Blame it on the last day of February. Or on my significant other, who mentioned the Flame of the Forest as he spoke to me from a train from Ranchi to Jamshedpur this morning. On the way the sunlight dapples the freshly-laundered linen that I hung to dry an hour ago. On the impossible combination of exhilaration and mild panic that still tends to swirl around the back of my head at this time of the year - the kind that can originate only in partly-covered syllabuses. Or on the quiet but sure signs - bright green little shoots sticking out of crevices, a bluer-than-blue sky, Holi - that legendary harbinger of all things spring and summer...or the feeling of newness that everything is imbued with.
I'm a child of the elements, I like to think. The seasons are my best friends. Delhi winters. Mumbai monsoons. Calcuttan autumns - those sublime days of the Sharadotsav. But summer and spring? Summer and spring, in my head, belong to my hometown and all the places around it. I'm probably not alone in this - these are seasons we end up linking with home, most of us.
There's something about the way the world starts to look and feel around Holi. Everything a little warmer, the sun a little brighter. I'm a 90s kid - I'm from the generation that spent entire summer vacations with a dozen cousins and massive amounts of imagination for company. I grew up sticky-fingered from eating ice candies, and making jug after colossal jug of Rasna. I pretended to be asleep when assorted aunts scolded us into bed every May afternoon, and sneaked ice-cold water out of the refrigerator when we were forbidden to drink any, immediately after we came in from a sweaty game of catch or badminton. I took the exam time-table down dutifully, as soon as it was put up. I made schedules and plans and looked at past years' question papers. Like most kids from the East, I discovered that I studied best in the morning - playing with your friends in the evening tires you, and a 5:45 a.m. sunrise means your room will steadily get brighter and warmer even as you determinedly hit the Snooze button. I was your classic nerd - I dreaded and enjoyed taking my ICSE and ISC exams - and funnily enough, the first picture that springs to mind when I remember Mom or Dad driving me to school for each paper is the clean, crisp, summery look that the colony roads wore. Those roads were lined with trees - gulmohar, amaltas, some purple-flowered variety I never learned the name of - and those trees bloomed in all their glory every March and April. It looked so beautiful - all of it - that I'd momentarily forget all about my paper, inhale deeply and break into a big grin.
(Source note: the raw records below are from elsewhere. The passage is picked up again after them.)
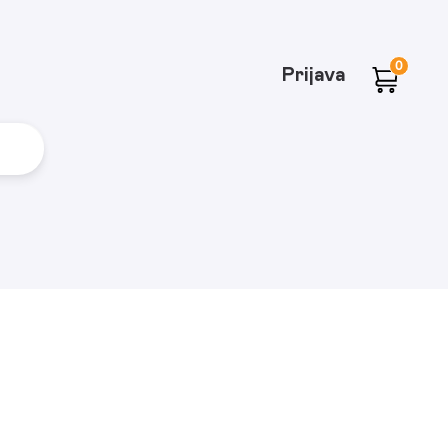
0
Prijava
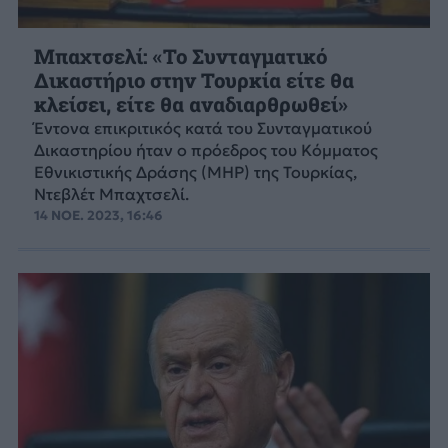
Μπαχτσελί: «Το Συνταγματικό
Δικαστήριο στην Τουρκία είτε θα
κλείσει, είτε θα αναδιαρθρωθεί»
Έντονα επικριτικός κατά του Συνταγματικού
Δικαστηρίου ήταν ο πρόεδρος του Κόμματος
Εθνικιστικής Δράσης (MHP) της Τουρκίας,
Ντεβλέτ Μπαχτσελί.
14 ΝΟΕ. 2023, 16:46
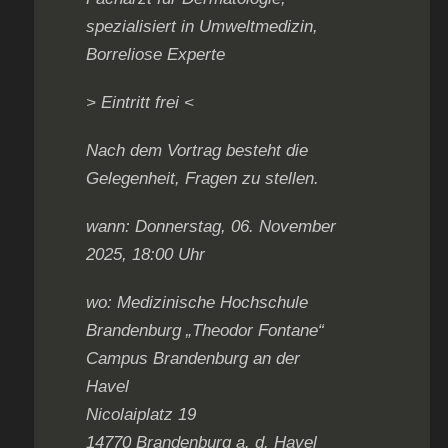
spezialisiert in Umweltmedizin,
Borreliose Experte
> Eintritt frei <
Nach dem Vortrag besteht die
Gelegenheit, Fragen zu stellen.
wann: Donnerstag, 06. November
2025, 18:00 Uhr
wo: Medizinische Hochschule
Brandenburg „Theodor Fontane“
Campus Brandenburg an der
Havel
Nicolaiplatz 19
14770 Brandenburg a. d. Havel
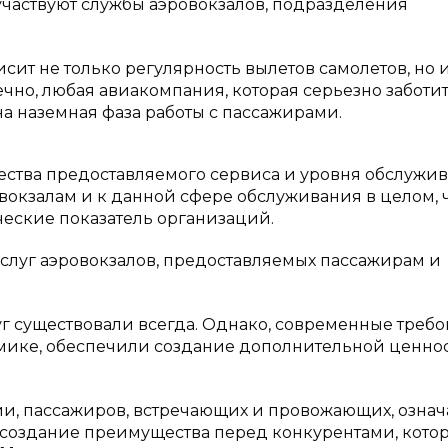
 участвуют службы аэровокзалов, подразделения
ит не только регулярность вылетов самолетов, но и
ечно, любая авиакомпания, которая серьезно заботит
на наземная фаза работы с пассажирами.
ачества предоставляемого сервиса и уровня обслужи
окзалам и к данной сфере обслуживания в целом, ч
еские показатель организаций.
слуг аэровокзалов, предоставляемых пассажирам и
г существовали всегда. Однако, современные требо
мике, обеспечили создание дополнительной ценно
и, пассажиров, встречающих и провожающих, означ
, создание преимущества перед конкурентами, кото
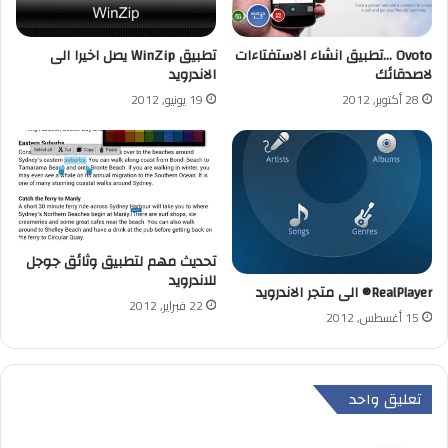
Ovoto …تطبيق انشاء الاستفتاءات
تطبيق WinZip يصل اخيرا الى
لاصدقائك
الاندرويد
28 أكتوبر, 2012
19 يونيو, 2012
تحديث مهم لتطبيق وثائق جوجل
للاندرويد
RealPlayer® الى متجر الاندرويد
22 فبراير, 2012
15 أغسطس, 2012
تعليق واحد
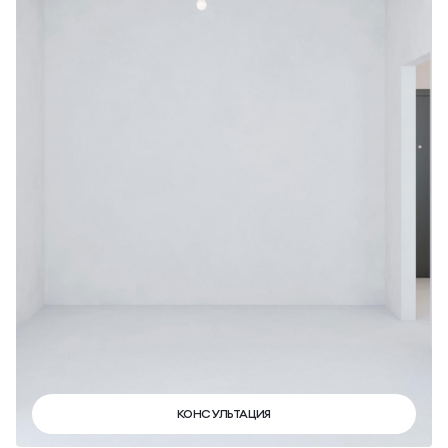
КОНСУЛЬТАЦИЯ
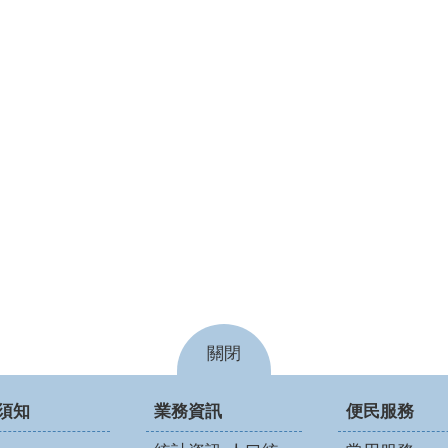
關閉
須知
業務資訊
便民服務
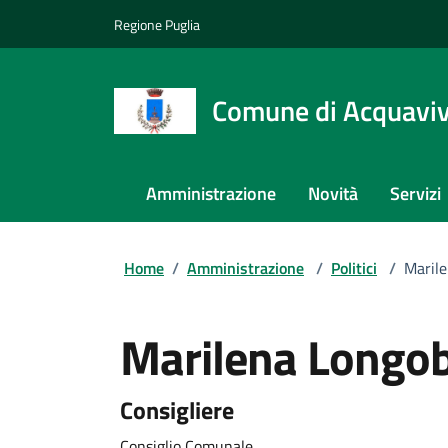
Regione Puglia
Comune di Acquaviva
Amministrazione
Novità
Servizi
Home
/
Amministrazione
/
Politici
/
Maril
Marilena Longo
Consigliere
Consiglio Comunale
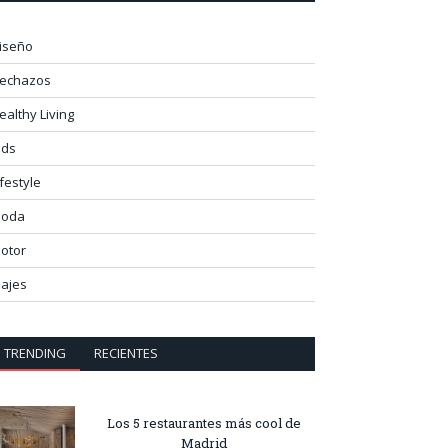
iseño
lechazos
ealthy Living
ids
ifestyle
oda
otor
iajes
TRENDING
RECIENTES
Los 5 restaurantes más cool de
Madrid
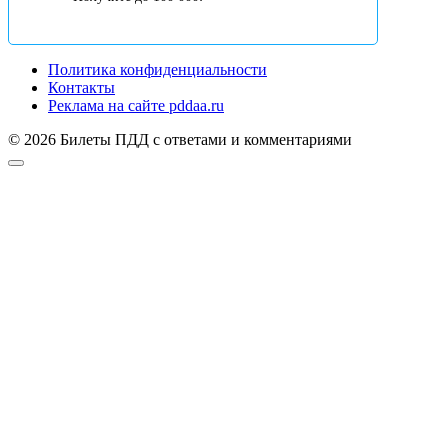
Политика конфиденциальности
Контакты
Реклама на сайте pddaa.ru
© 2026 Билеты ПДД с ответами и комментариями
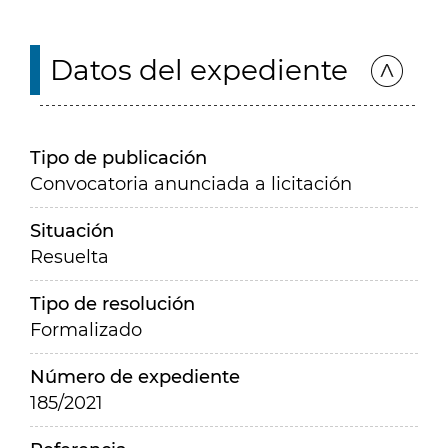
Datos del expediente
Tipo de publicación
Convocatoria anunciada a licitación
Situación
Resuelta
Tipo de resolución
Formalizado
Número de expediente
185/2021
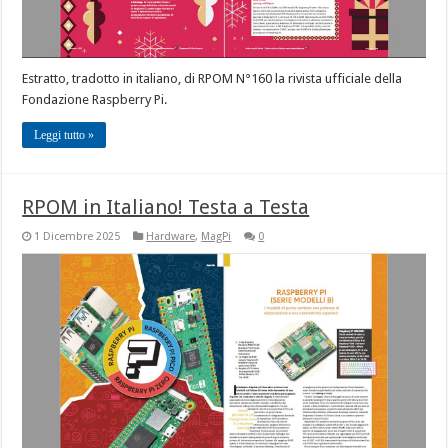
Estratto, tradotto in italiano, di RPOM N°160 la rivista ufficiale della
Fondazione Raspberry Pi.
Leggi tutto »
RPOM in Italiano! Testa a Testa
1 Dicembre 2025
Hardware
,
MagPi
0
I'm part of the old-fashioned lot that hung damp bedsheets at their doors and windows in Rez, hoping that would temper some of the blistering heat that the Delhi wind blew in tirelessly from July to September. I'm from the generation that would willingly cart an armload of readings and a bottle of water all the way into Main Corr, just to find a shady little nook to curl up and study in. Our classrooms were not air-conditioned (yes, yes, I'll give you New Age kids some time to recover from the shock), so we strategically chose places under the long-stemmed ceiling fans. And to this day, my answer to summer heat is a lot of nimbu pani, old faded cotton tees, and three showers a day. So all you kids who have more technologically-advanced solutions - more power to you, I say.
And now, excuse me while I go make some Rasna.
Coming back to spring and Holi - well, if you're clued-in enough, you'll know when they're around the corner. Don't ask me how - you just will. It's in the air, literally. I like Holi. I like the absolute abandon with with it is played, I like all the planning and plotting and strategizing involved - I love all the colour and I'd kill for Holi food. (I'm serious - I would.) I haven't played Holi in a while now - not enough company - but each Holi from my childhood and all my Holis from College are special. Those memories are among the things that make these places what they are to me - and that is why, all these years later, too, I find myself yearning for family, friends and food around this time.
Which is why this beautiful time of year is a particularly hard one to be away from home at. You have to see the place to believe it - it's almost as if the land spruces itself up for the festival, and the ensuing summer. The trees are abloom, the sky is clear, the air smells crisp and slightly smoky from the stacks of leaves that are piled up and burned away at regular intervals; the sun is hot but not completely unforgiving (not yet, at least), the hedges and walkways are lush - and the stars are visible at night. Mango trees are covered with flowers, wood apples are beginning to ripen and spring gets ready to make way for the Indian summer in all its raging glory. Local vendors start putting up imaginatively-worded ads for gulaal and such - and if you can get past the questionable grammar, they are actually pretty interesting. Summer frocks and Bubblegummers on little girls, all the boys finally freed of their jumpers, local newspapers beginning to talk about the impending exam season...all signs of a fresh year just beginning to settle in.
It's funny how it's the little things that mean the most - the small details that remind you how far you are from home, and still keep you close to it. It's funny how, when you spot a pack of Rasna in your neighborhood store, you drop everything else to pick it up. It's funny how, even as an adult, you look half-guiltily around to make sure no one is looking when you glug chilled water first thing after a couple of hours in the sun. Maybe we don't ever really, fully grow up. And thank God for that.